March 16 in Art History
7 real events recorded on March 16, the earliest from 1771. 2 artists were born , 1 died on this date.
Born on this day 2
- 1771 Born
Born this day: Antoine-Jean Gros
Antoine-Jean Gros, born on March 16, 1771, was a French painter of historical subjects, known for his large-scale battle scenes and portraits, including notable works of Napoleon Bonaparte and other prominent figures. He studied under Jacques-Louis David and gained fame through his depiction of Napoleon at the Battle of Arcole.
Gros' work continues to be celebrated for its role in shaping the visual narrative of Napoleon's era and French history.
- 1822 Born
Born this day: Rosa Bonheur
Rosa Bonheur, born on March 16, 1822, was a French artist renowned for her realistic paintings and sculptures of animals, exemplified in works like The Horse Fair and Ploughing in the Nivernais. Her art showcased a deep understanding of her subjects, contributing to her status as the most famous female painter of the 19th century.
Rosa Bonheur's legacy lies in her pioneering role as a female artist in a male-dominated field, paving the way for future generations of women in art.
Died on this day 1
- 1881 Died
Died this day: Hugues Merle
Hugues Merle was a French painter known for his sentimental and moral subjects, often drawing comparisons to William-Adolphe Bouguereau. His work, as seen in pieces like Falling Leaves and Thoughts of the Future, showcases his ability to convey emotion and tell stories through his art.
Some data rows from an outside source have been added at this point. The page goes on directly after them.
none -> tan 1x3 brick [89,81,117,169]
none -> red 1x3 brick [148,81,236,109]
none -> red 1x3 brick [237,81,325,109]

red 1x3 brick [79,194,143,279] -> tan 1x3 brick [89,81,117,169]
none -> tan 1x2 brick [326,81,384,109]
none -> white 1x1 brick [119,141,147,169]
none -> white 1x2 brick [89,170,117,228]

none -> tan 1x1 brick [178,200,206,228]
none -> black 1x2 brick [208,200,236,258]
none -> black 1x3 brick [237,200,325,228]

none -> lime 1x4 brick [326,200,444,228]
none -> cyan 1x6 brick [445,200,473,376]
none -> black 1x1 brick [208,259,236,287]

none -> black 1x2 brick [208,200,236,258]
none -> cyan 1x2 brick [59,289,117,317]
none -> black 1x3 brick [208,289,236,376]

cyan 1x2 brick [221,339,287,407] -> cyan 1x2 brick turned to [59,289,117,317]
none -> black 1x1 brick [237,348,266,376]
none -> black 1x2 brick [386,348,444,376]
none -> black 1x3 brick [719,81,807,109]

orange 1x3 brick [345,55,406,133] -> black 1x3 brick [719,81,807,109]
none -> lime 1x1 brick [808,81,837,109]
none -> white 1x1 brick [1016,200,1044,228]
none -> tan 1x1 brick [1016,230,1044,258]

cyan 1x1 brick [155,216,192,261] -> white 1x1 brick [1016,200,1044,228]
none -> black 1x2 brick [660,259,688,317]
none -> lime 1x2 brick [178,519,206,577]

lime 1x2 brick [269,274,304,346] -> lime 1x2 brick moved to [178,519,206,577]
Merle's sentimental paintings continue to evoke emotions and spark reflection in viewers today.
Exhibitions & salons 1
- 1990 Exhibition
SisterSerpents opens Rattle Your Rage
On March 16, 1990, the radical feminist art collective SisterSerpents opened Rattle Your Rage: Women's Views of Their Oppressors in Chicago. The exhibition brought together work by 32 artists from around the United States and was framed as direct visual opposition to misogyny, patriarchal art-world habits, anti-abortion politics, and violence against women. Its opening program paired the exhibition with a screening of Rainer Werner Fassbinder's Bremer Freiheit and a panel on failures of law enforcement to protect abused women. SisterSerpents worked anonymously through posters, stickers, zines, and exhibitions, with publicly named founding members including Jeramy Turner and Mary Ellen Croteau. The show helped define the group's agitational, street-oriented feminist art practice.
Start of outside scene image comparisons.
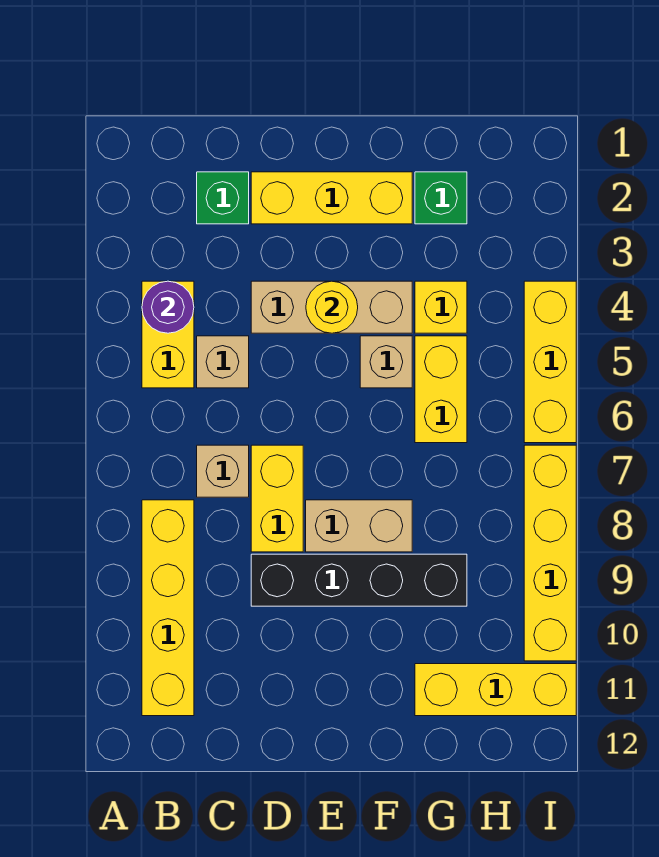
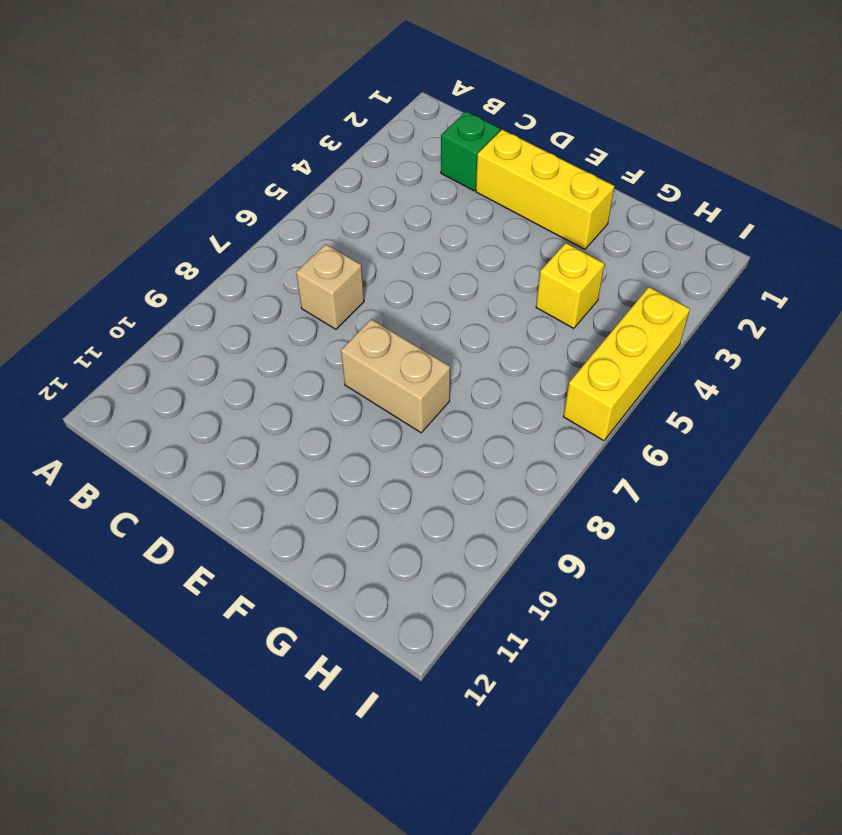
none -> yellow 1x2 brick [142,281,194,388]
none -> yellow 1x4 brick [142,500,194,716]
none -> tan 1x1 brick [197,336,249,388]

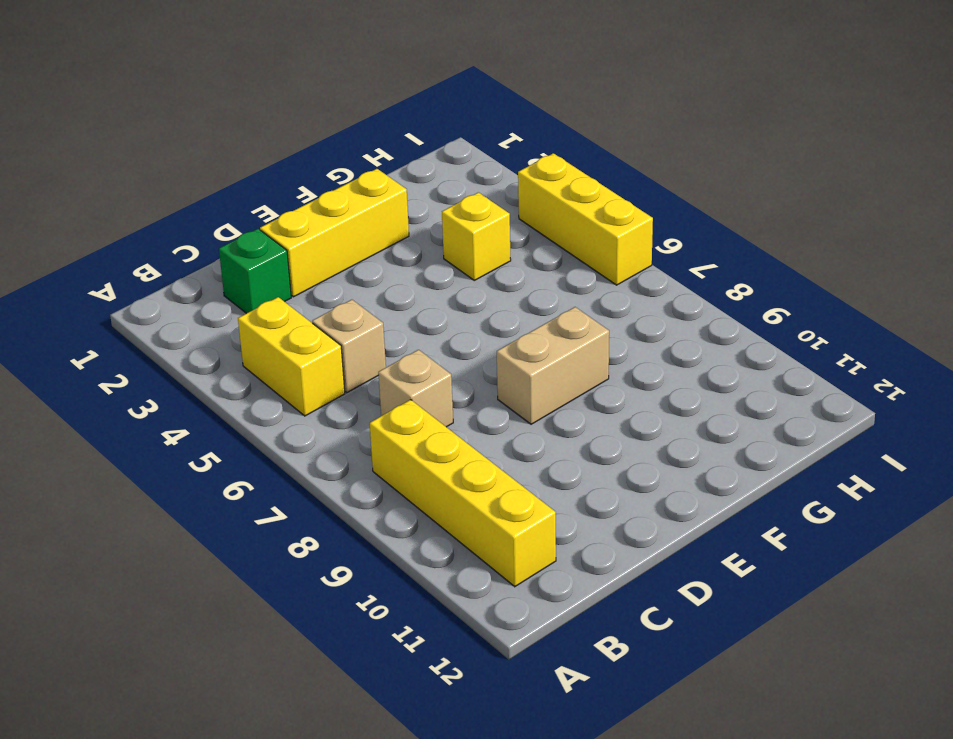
none -> tan 1x3 brick [251,281,412,333]
none -> yellow 1x2 brick [251,445,303,552]
none -> black 1x4 brick [251,554,467,606]

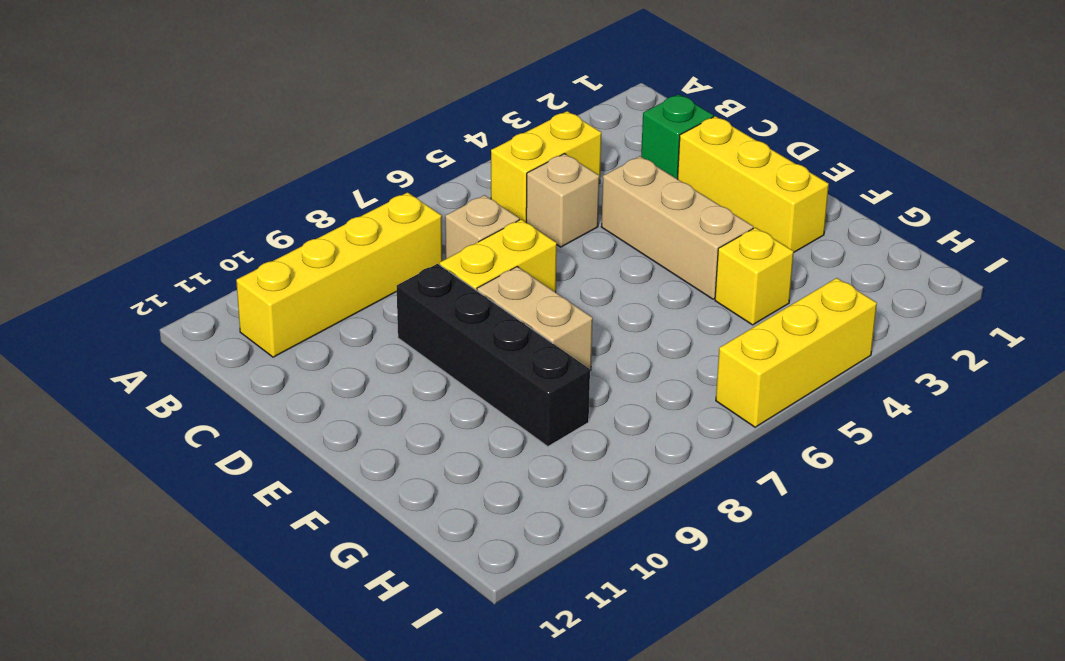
none -> tan 1x1 brick [360,336,412,388]
none -> green 1x1 brick [415,172,467,224]
none -> yellow 1x2 brick [415,336,467,443]

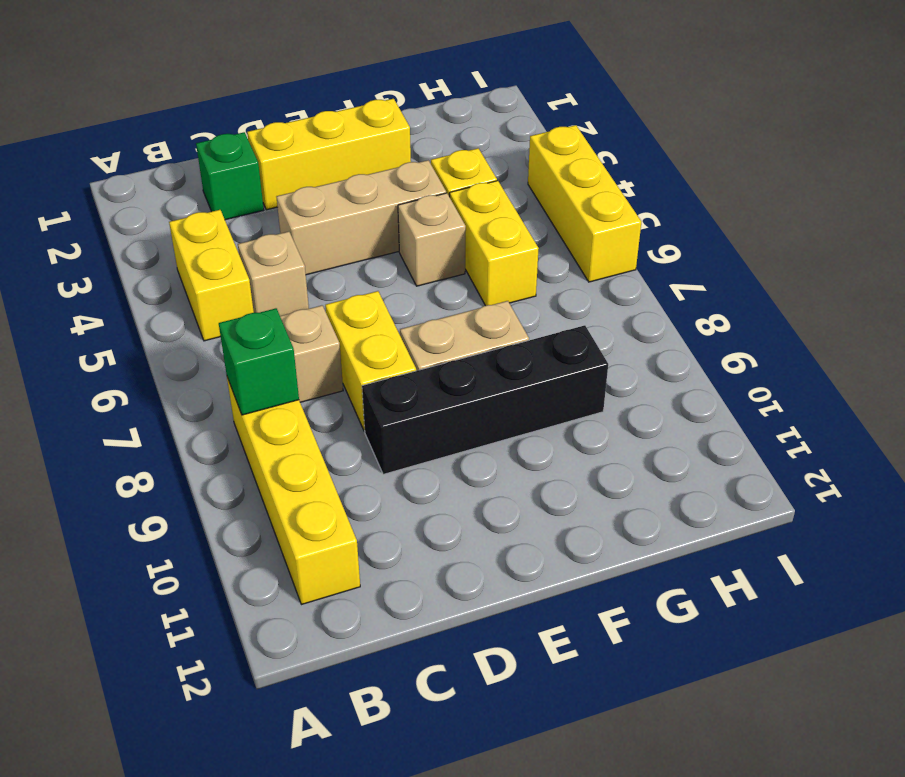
green 1x1 brick [219,308,299,415] -> green 1x1 brick moved to [415,172,467,224]
none -> yellow 1x3 brick [415,664,576,716]
none -> yellow 1x4 brick [524,445,576,661]
none -> purple 1x1 round brick [142,281,194,333]

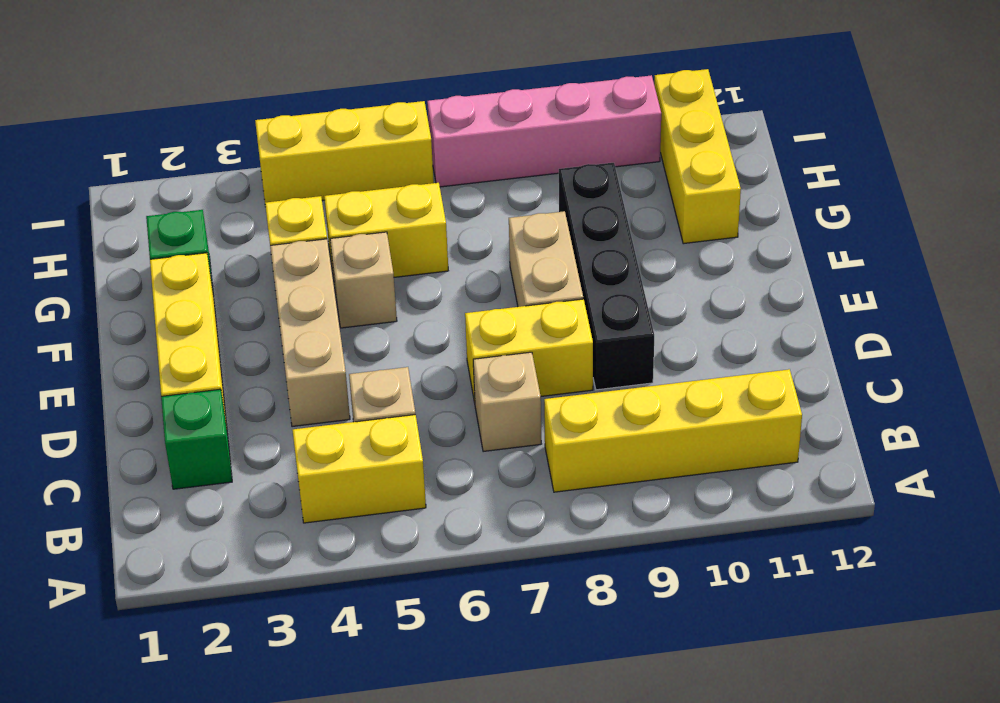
pink 1x4 brick [427,75,661,187] -> yellow 1x4 brick [524,445,576,661]
none -> purple 1x1 round brick [142,281,194,333]
none -> yellow 1x1 round brick [306,281,358,333]

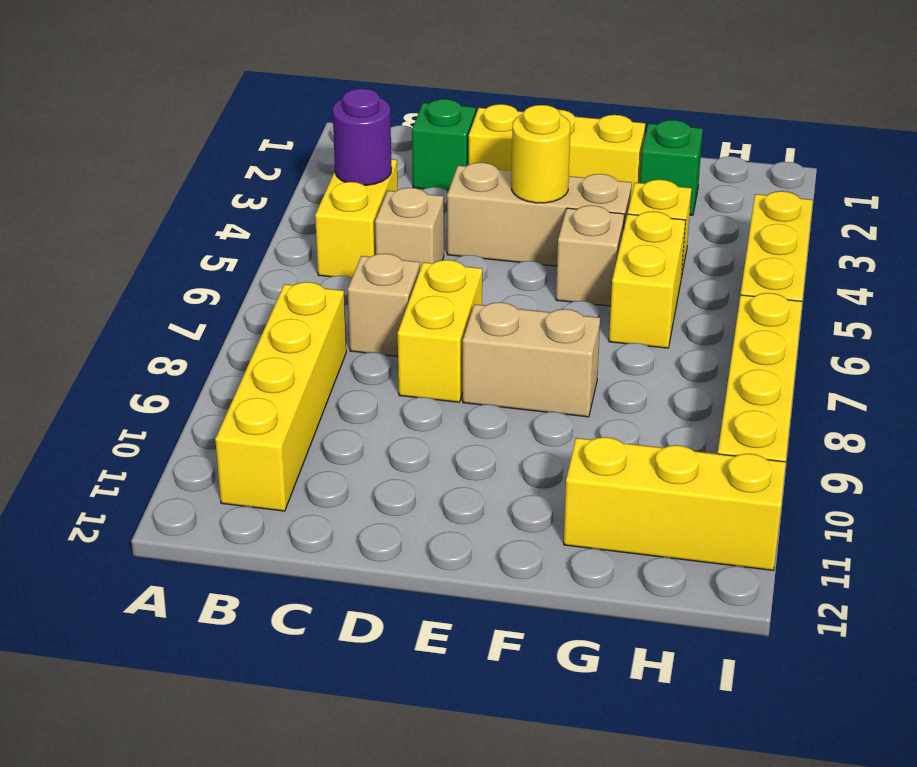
none -> black 1x4 brick [251,554,467,606]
The exhibition anchored SisterSerpents' reputation as a confrontational feminist art collective of the early 1990s.
Unveilings & commissions 2
- 2010 Commission
Groundbreaking for Zaha Hadid's Broad Art Museum
On March 16, 2010, construction began on the Eli and Edythe Broad Art Museum at Michigan State University with a groundbreaking attended by Eli Broad and architect Zaha Hadid. The event moved a high-profile museum commission from design competition into construction: Hadid's angular building would later open in November 2012 as a contemporary art museum with pleated stainless steel and glass facades, nontraditional gallery spaces, and a public role linking the campus to East Lansing. The museum also absorbed the legacy of MSU's earlier Kresge Art Museum collection while emphasizing contemporary art and emerging to mid-career artists. The groundbreaking matters as a date when one of Hadid's comparatively rare U.S. museum projects became physically committed.
The museum became a prominent Zaha Hadid landmark and reshaped MSU's art-museum identity.
- 2013 Unveiling
Christo fills the Gasometer with Big Air Package
On March 16, 2013, Christo opened Big Air Package inside the Gasometer Oberhausen, the vast former gas holder in Germany's Ruhr region. The installation, which remained on view until December 30, transformed the industrial monument into a walk-in environment of light, scale, and pressure: a 90-meter-high, 50-meter-wide inflated form made from translucent fabric and rope. It was Christo's second project in the Gasometer after The Wall in 1999 and his first major work conceived after Jeanne-Claude's death. Contemporary accounts and later summaries identify it as temporarily the largest self-supporting sculpture in the world, making it a major late-career statement about enclosure, monumentality, and public access.
The project extended Christo and Jeanne-Claude's legacy of temporary monumental art into a postindustrial exhibition space.
Auctions, prizes & heists 1
- 2016 Auction
Omar El-Nagdi's Sarajevo sells at auction
On March 16, 2016, Omar El-Nagdi's 1992 painting Sarajevo sold for $1,145,000. The result stands out because El-Nagdi, an Egyptian painter associated with abstract expressionist and cubist approaches and with Cairo's Faculty of Fine Arts milieu, was part of a modern Arab art market that gained stronger international auction visibility in the 2000s and 2010s. Sarajevo's title points beyond Egypt to the Bosnian war and to El-Nagdi's interest in turning political violence into dense painterly drama. The seven-figure sale marked a significant market moment for the artist and for the broader valuation of modern Middle Eastern art in international auction circuits.
The sale helped signal rising auction demand for modern Egyptian and Middle Eastern painting.